■ Exercise: Reproduce, exactly and in full, the lines from the one with "# Step: Look" through the one with "pyautogui.click(340, 175)" in the data below; drop pictures.

■ Given records:
- - -

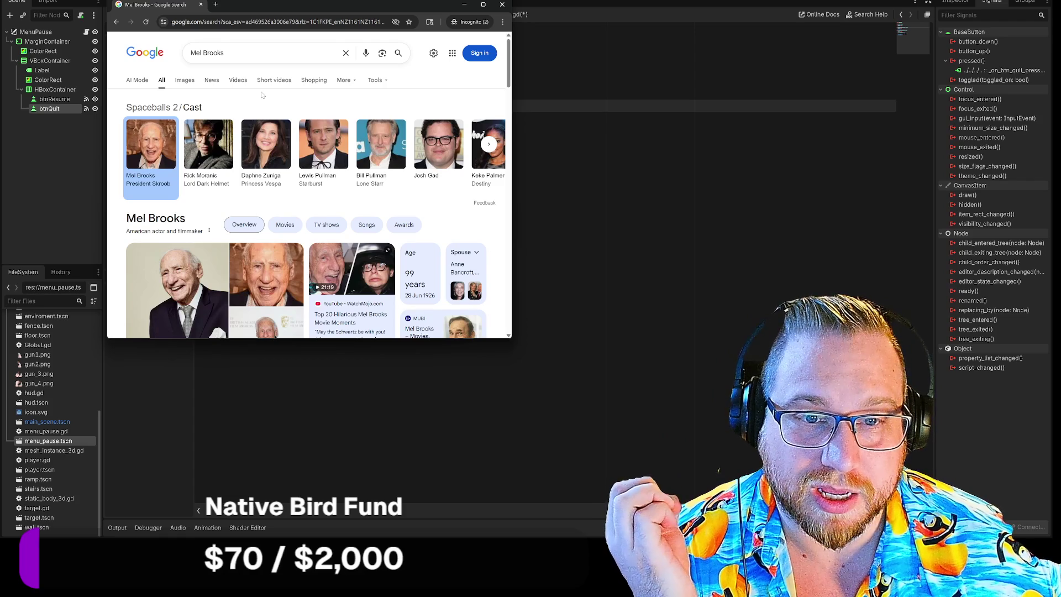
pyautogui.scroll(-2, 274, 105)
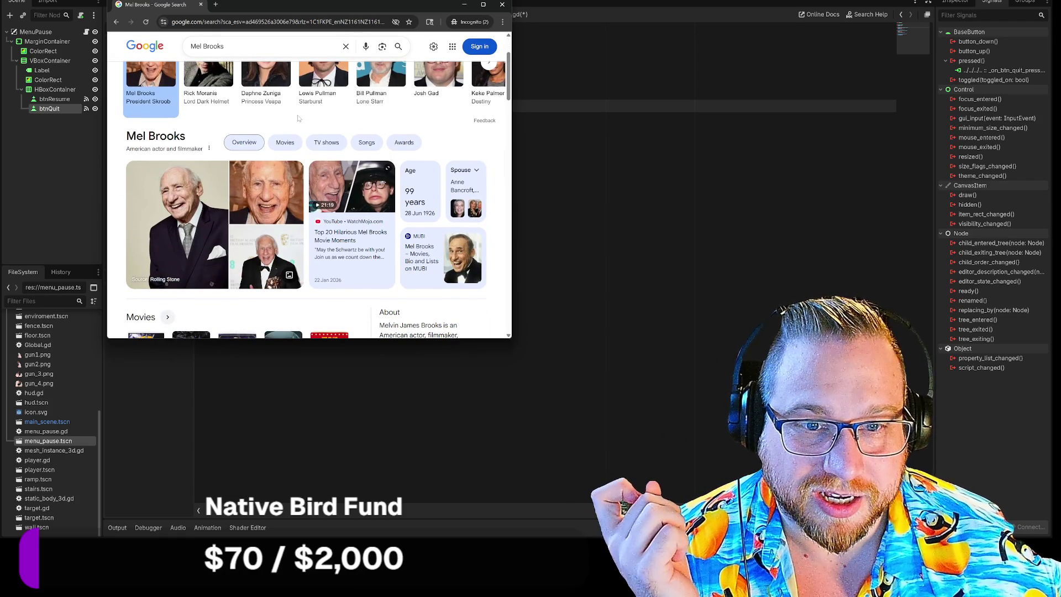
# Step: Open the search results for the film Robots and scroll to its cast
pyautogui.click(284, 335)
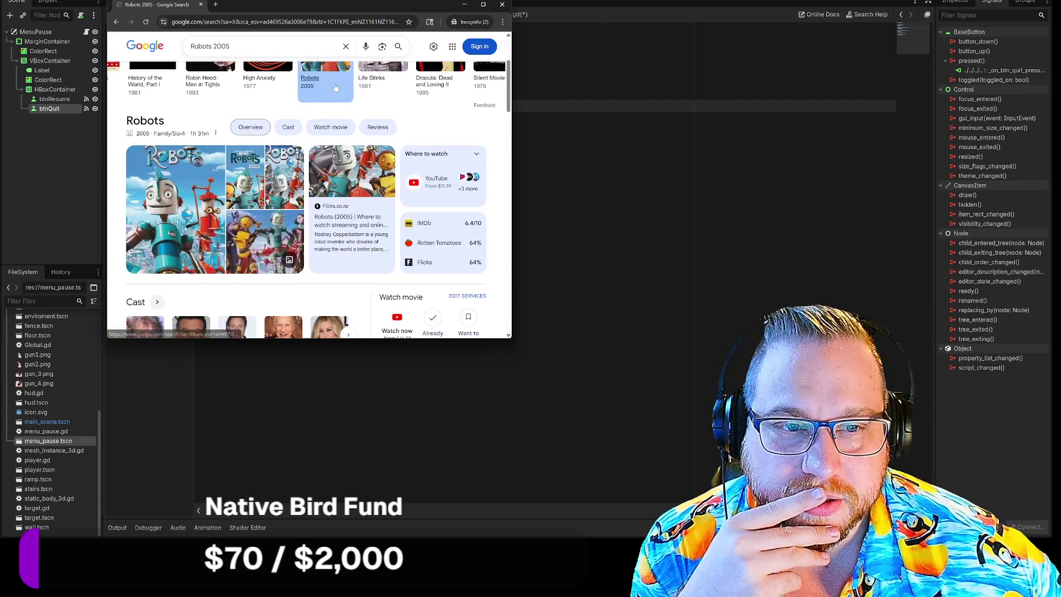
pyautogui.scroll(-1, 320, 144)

- - -

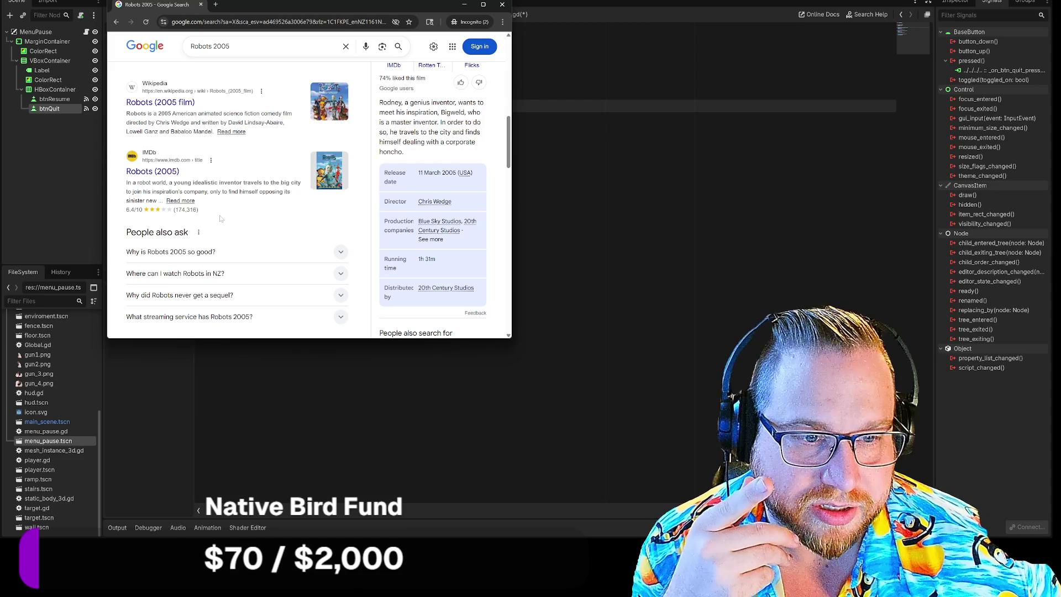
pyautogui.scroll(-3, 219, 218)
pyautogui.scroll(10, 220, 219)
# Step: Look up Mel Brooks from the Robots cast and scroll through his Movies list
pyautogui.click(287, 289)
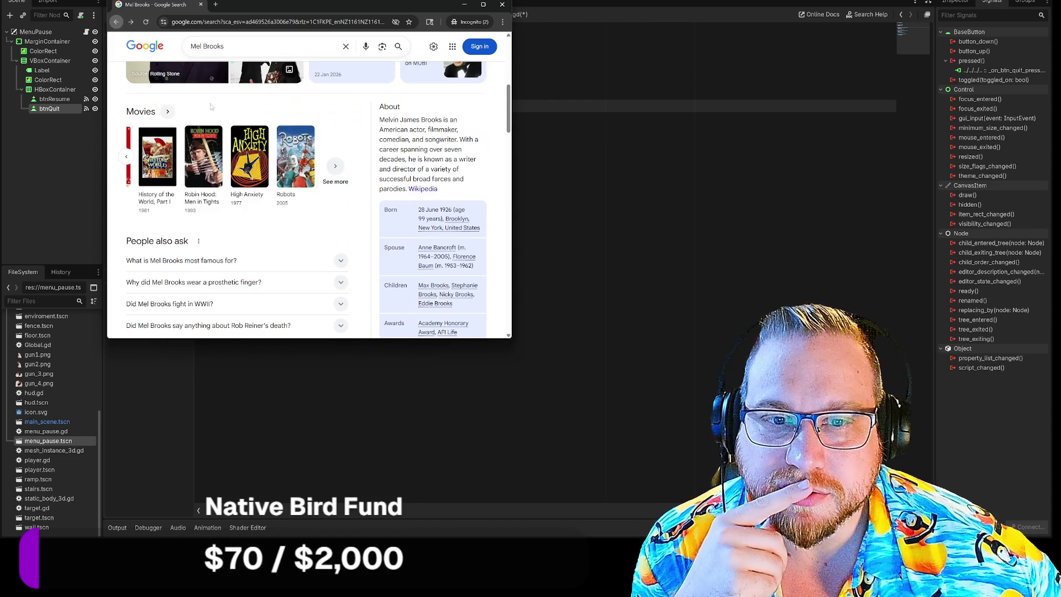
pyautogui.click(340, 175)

- - -

■ Written response:
# Step: Look up Mel Brooks from the Robots cast and scroll through his Movies list
pyautogui.click(287, 289)
pyautogui.click(340, 175)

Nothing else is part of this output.